Problem to work on: Update the lines starting with the line that contains "97: (594, 772)" and going on through the line that contains "40: (136, 134)", changing "772" to "776" and leaving everything else unchanged. Leave the pictures out of your answer.
====================
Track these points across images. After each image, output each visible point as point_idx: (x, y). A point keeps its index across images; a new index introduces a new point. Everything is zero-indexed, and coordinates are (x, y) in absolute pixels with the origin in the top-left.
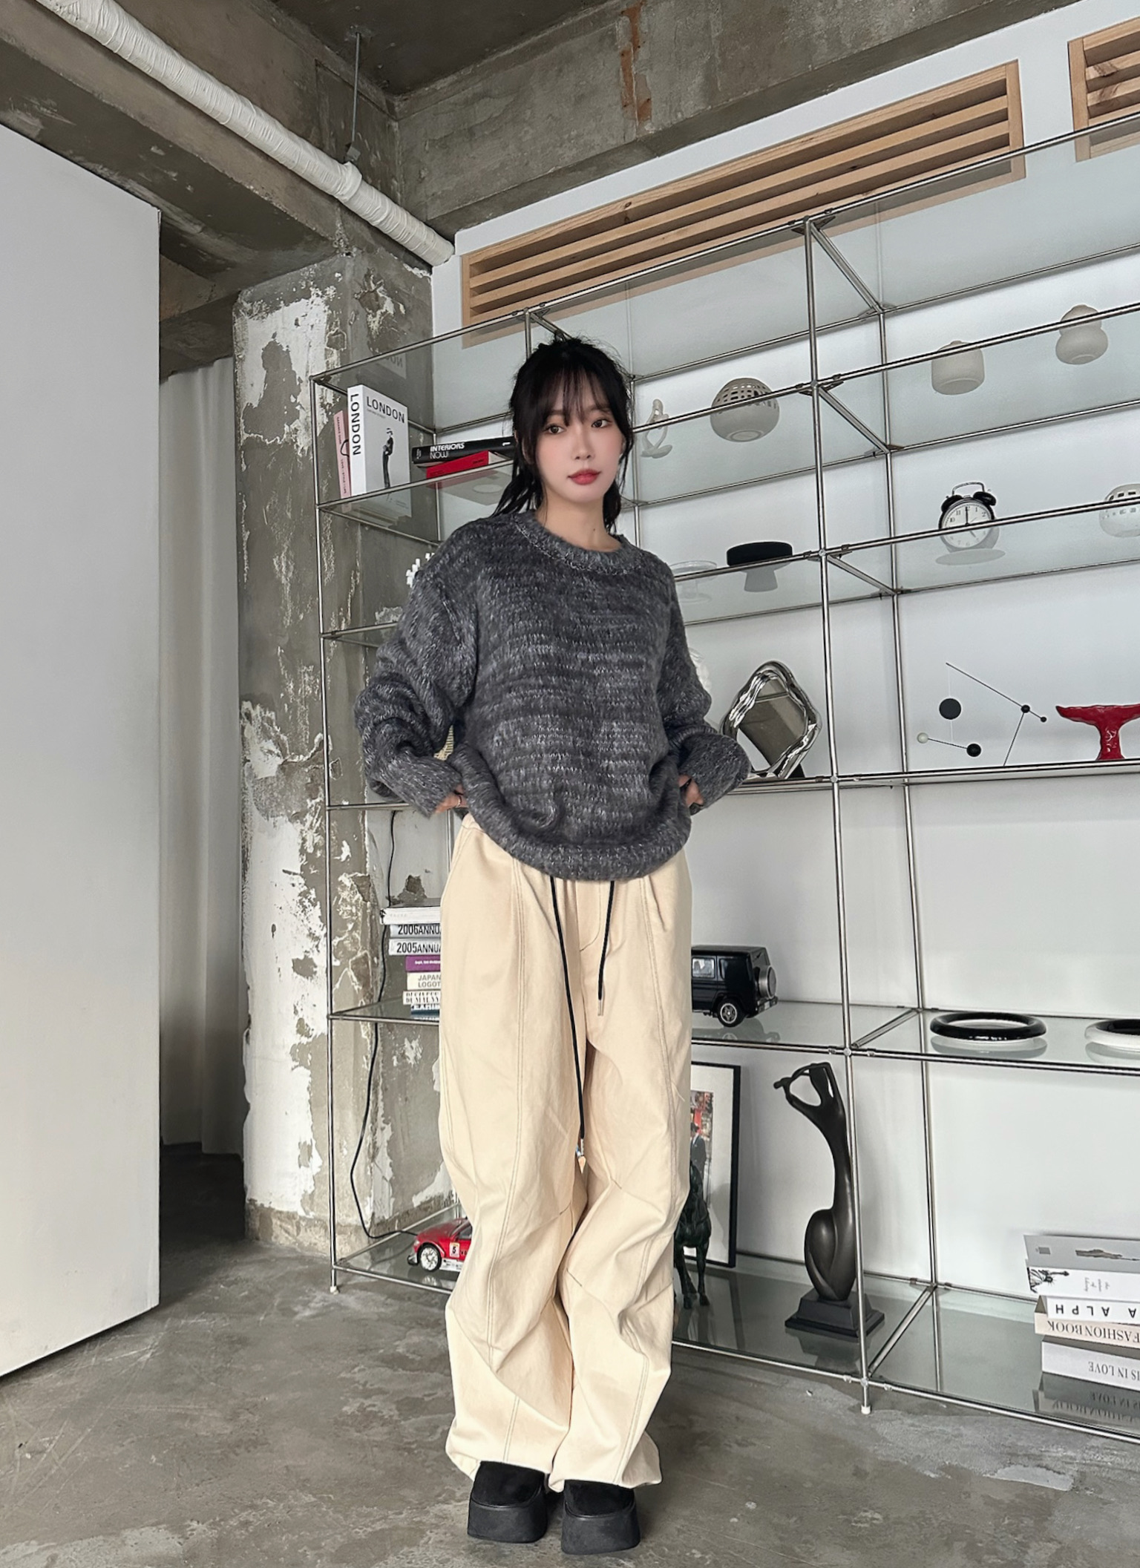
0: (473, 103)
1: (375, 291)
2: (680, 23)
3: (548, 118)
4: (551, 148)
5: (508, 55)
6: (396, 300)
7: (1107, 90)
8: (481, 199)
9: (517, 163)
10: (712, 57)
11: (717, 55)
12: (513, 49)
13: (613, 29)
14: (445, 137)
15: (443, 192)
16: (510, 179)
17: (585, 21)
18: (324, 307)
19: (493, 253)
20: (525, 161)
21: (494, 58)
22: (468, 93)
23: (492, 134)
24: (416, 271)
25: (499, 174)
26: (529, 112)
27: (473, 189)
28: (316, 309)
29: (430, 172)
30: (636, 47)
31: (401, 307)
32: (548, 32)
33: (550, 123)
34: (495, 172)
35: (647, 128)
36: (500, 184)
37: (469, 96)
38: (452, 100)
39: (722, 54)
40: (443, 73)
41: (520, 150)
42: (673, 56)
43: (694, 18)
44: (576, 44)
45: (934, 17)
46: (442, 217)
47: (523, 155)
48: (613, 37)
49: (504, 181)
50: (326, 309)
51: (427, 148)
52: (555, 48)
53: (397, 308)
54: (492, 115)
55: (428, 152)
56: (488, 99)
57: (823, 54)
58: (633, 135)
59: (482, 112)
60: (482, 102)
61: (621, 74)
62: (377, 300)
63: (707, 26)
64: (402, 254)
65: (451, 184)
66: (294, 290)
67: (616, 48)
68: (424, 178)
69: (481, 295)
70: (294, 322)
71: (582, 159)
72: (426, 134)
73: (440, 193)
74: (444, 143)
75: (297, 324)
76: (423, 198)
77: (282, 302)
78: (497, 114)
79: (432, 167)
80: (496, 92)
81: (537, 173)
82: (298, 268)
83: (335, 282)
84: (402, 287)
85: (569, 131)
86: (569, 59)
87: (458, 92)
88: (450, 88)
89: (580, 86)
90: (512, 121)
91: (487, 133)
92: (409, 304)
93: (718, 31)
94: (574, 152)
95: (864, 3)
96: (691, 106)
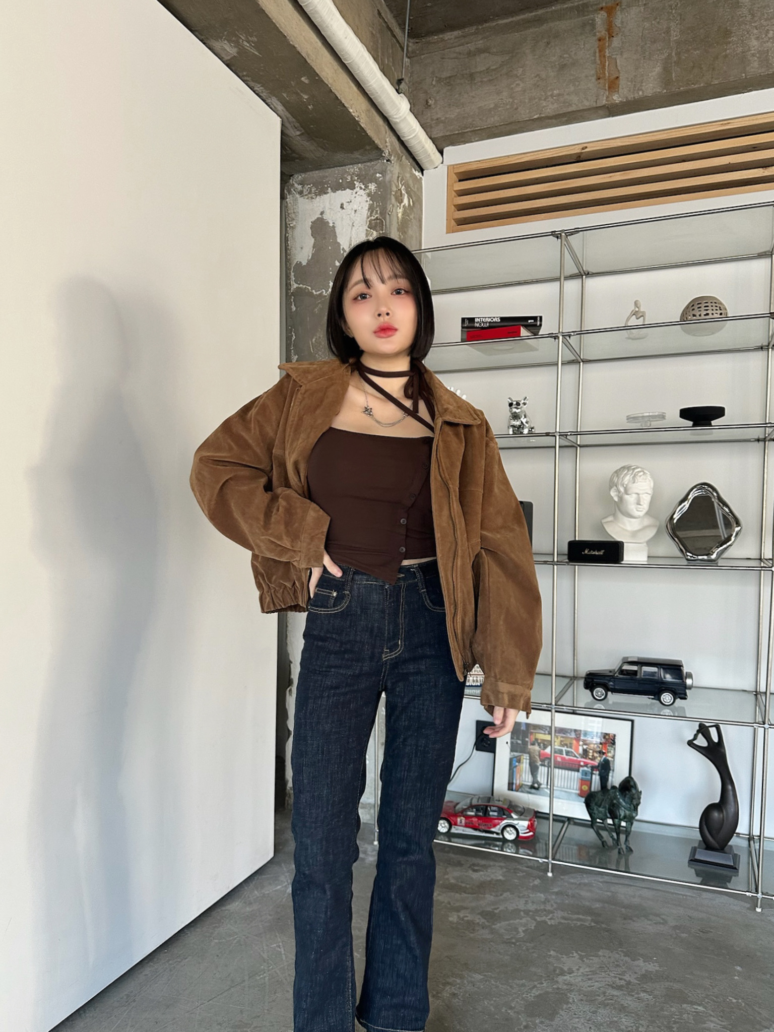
0: (475, 55)
1: (401, 189)
3: (536, 77)
4: (537, 100)
5: (506, 24)
6: (409, 195)
8: (477, 129)
9: (508, 107)
10: (670, 55)
11: (673, 54)
12: (510, 20)
13: (594, 20)
14: (450, 77)
15: (446, 118)
16: (502, 117)
17: (571, 9)
18: (365, 198)
19: (474, 167)
20: (515, 106)
21: (494, 24)
22: (471, 47)
23: (489, 81)
24: (416, 173)
25: (493, 113)
26: (520, 70)
27: (471, 120)
28: (359, 199)
29: (436, 100)
30: (611, 36)
31: (411, 200)
32: (540, 12)
33: (538, 81)
34: (490, 110)
35: (614, 98)
37: (472, 49)
38: (457, 49)
39: (678, 54)
40: (452, 28)
41: (511, 97)
43: (658, 23)
44: (563, 26)
46: (443, 137)
47: (513, 101)
48: (593, 26)
49: (496, 118)
50: (368, 200)
52: (545, 25)
53: (409, 201)
54: (490, 67)
55: (434, 86)
56: (487, 54)
58: (603, 101)
59: (481, 63)
60: (483, 55)
61: (597, 54)
62: (401, 196)
64: (411, 160)
65: (453, 113)
66: (341, 181)
67: (595, 35)
68: (430, 106)
69: (462, 197)
70: (340, 206)
71: (561, 112)
72: (433, 73)
73: (443, 119)
74: (449, 82)
75: (342, 207)
76: (429, 121)
77: (329, 189)
78: (494, 67)
79: (438, 98)
80: (495, 50)
81: (524, 116)
82: (345, 166)
83: (376, 181)
84: (412, 186)
85: (552, 90)
86: (557, 36)
87: (462, 45)
88: (456, 40)
89: (564, 58)
90: (507, 74)
91: (485, 80)
92: (414, 199)
93: (676, 36)
94: (555, 106)
96: (651, 88)
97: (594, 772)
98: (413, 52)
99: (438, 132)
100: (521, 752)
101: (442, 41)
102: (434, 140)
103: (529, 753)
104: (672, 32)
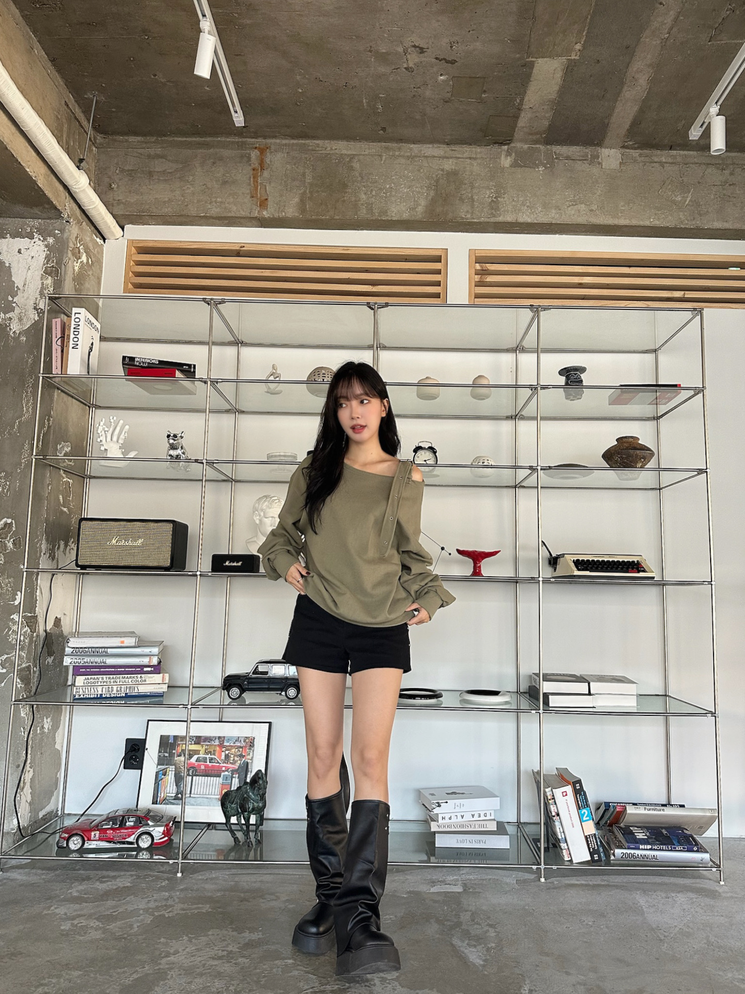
0: (154, 158)
1: (79, 248)
2: (289, 167)
3: (204, 185)
4: (203, 203)
5: (181, 141)
6: (88, 256)
7: (483, 276)
8: (154, 215)
9: (180, 203)
10: (305, 192)
11: (308, 192)
12: (185, 139)
13: (250, 154)
14: (132, 170)
15: (126, 201)
16: (175, 210)
17: (233, 143)
19: (151, 245)
20: (186, 204)
21: (171, 139)
22: (152, 151)
23: (166, 180)
24: (98, 240)
25: (167, 205)
26: (191, 178)
27: (148, 207)
29: (118, 185)
30: (262, 169)
31: (90, 260)
32: (208, 139)
33: (205, 189)
34: (164, 202)
35: (265, 213)
36: (166, 210)
37: (152, 153)
38: (139, 151)
39: (311, 192)
40: (136, 134)
41: (183, 196)
42: (283, 182)
43: (297, 168)
44: (226, 153)
45: (418, 218)
46: (123, 215)
47: (184, 200)
48: (249, 158)
49: (170, 209)
50: (46, 250)
51: (117, 172)
52: (212, 149)
53: (88, 260)
54: (166, 170)
55: (118, 174)
56: (164, 160)
57: (363, 213)
58: (256, 214)
59: (159, 166)
60: (161, 160)
61: (252, 179)
62: (79, 253)
63: (304, 175)
64: (93, 228)
65: (133, 199)
66: (20, 230)
67: (250, 165)
68: (113, 188)
69: (139, 266)
70: (17, 250)
71: (223, 216)
72: (117, 164)
73: (124, 201)
74: (131, 174)
75: (19, 252)
76: (111, 200)
77: (8, 235)
78: (170, 171)
79: (120, 184)
80: (171, 158)
81: (193, 212)
82: (26, 218)
83: (54, 236)
84: (91, 248)
85: (216, 198)
86: (221, 159)
87: (144, 148)
88: (139, 143)
89: (227, 177)
90: (179, 178)
91: (161, 178)
92: (93, 259)
93: (310, 179)
94: (218, 210)
95: (386, 197)
96: (291, 212)
98: (100, 144)
99: (119, 211)
100: (167, 765)
101: (126, 142)
102: (114, 217)
103: (175, 765)
104: (307, 176)
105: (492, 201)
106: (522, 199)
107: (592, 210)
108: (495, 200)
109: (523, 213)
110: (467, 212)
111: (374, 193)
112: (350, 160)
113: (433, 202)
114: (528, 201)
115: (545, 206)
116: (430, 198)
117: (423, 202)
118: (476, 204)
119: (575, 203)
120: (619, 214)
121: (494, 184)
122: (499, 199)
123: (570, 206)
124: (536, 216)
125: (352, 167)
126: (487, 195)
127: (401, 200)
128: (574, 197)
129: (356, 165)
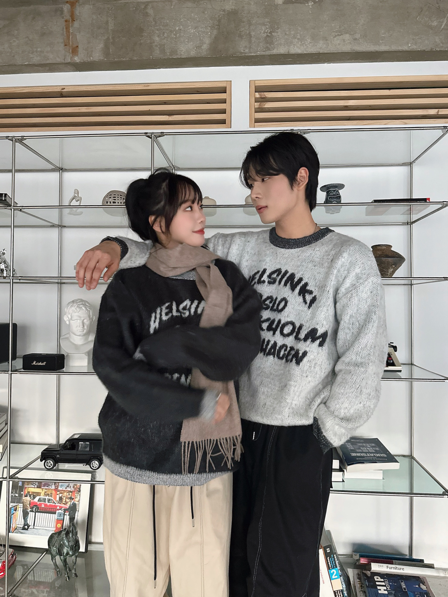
4: (27, 52)
7: (262, 104)
10: (108, 38)
11: (110, 37)
13: (62, 8)
20: (13, 55)
26: (16, 32)
30: (73, 20)
33: (27, 41)
35: (76, 59)
39: (113, 38)
41: (10, 48)
42: (90, 30)
43: (101, 17)
44: (43, 8)
45: (203, 55)
48: (62, 12)
57: (157, 54)
58: (69, 61)
61: (65, 30)
63: (107, 23)
67: (63, 17)
71: (43, 63)
81: (19, 62)
85: (37, 48)
86: (39, 14)
89: (44, 29)
90: (7, 33)
93: (112, 27)
94: (39, 58)
95: (176, 38)
96: (97, 56)
97: (66, 513)
100: (17, 503)
103: (23, 503)
104: (109, 24)
105: (268, 36)
106: (293, 32)
107: (355, 39)
108: (269, 34)
109: (294, 45)
110: (246, 47)
111: (166, 35)
112: (145, 7)
113: (216, 40)
114: (298, 34)
115: (314, 38)
116: (213, 36)
117: (207, 41)
118: (253, 39)
119: (340, 33)
120: (380, 41)
121: (268, 20)
122: (273, 34)
123: (336, 36)
124: (305, 47)
125: (147, 13)
126: (262, 31)
127: (188, 40)
128: (340, 27)
129: (150, 11)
====================
Exercise result:
97: (594, 776)
98: (413, 52)
99: (438, 132)
100: (521, 752)
101: (442, 41)
102: (434, 140)
103: (529, 753)
104: (672, 32)
0: (154, 158)
1: (79, 248)
2: (289, 167)
3: (204, 185)
4: (203, 203)
5: (181, 141)
6: (88, 256)
7: (483, 276)
8: (154, 215)
9: (180, 203)
10: (305, 192)
11: (308, 192)
12: (185, 139)
13: (250, 154)
14: (132, 170)
15: (126, 201)
16: (175, 210)
17: (233, 143)
19: (151, 245)
20: (186, 204)
21: (171, 139)
22: (152, 151)
23: (166, 180)
24: (98, 240)
25: (167, 205)
26: (191, 178)
27: (148, 207)
29: (118, 185)
30: (262, 169)
31: (90, 260)
32: (208, 139)
33: (205, 189)
34: (164, 202)
35: (265, 213)
36: (166, 210)
37: (152, 153)
38: (139, 151)
39: (311, 192)
40: (136, 134)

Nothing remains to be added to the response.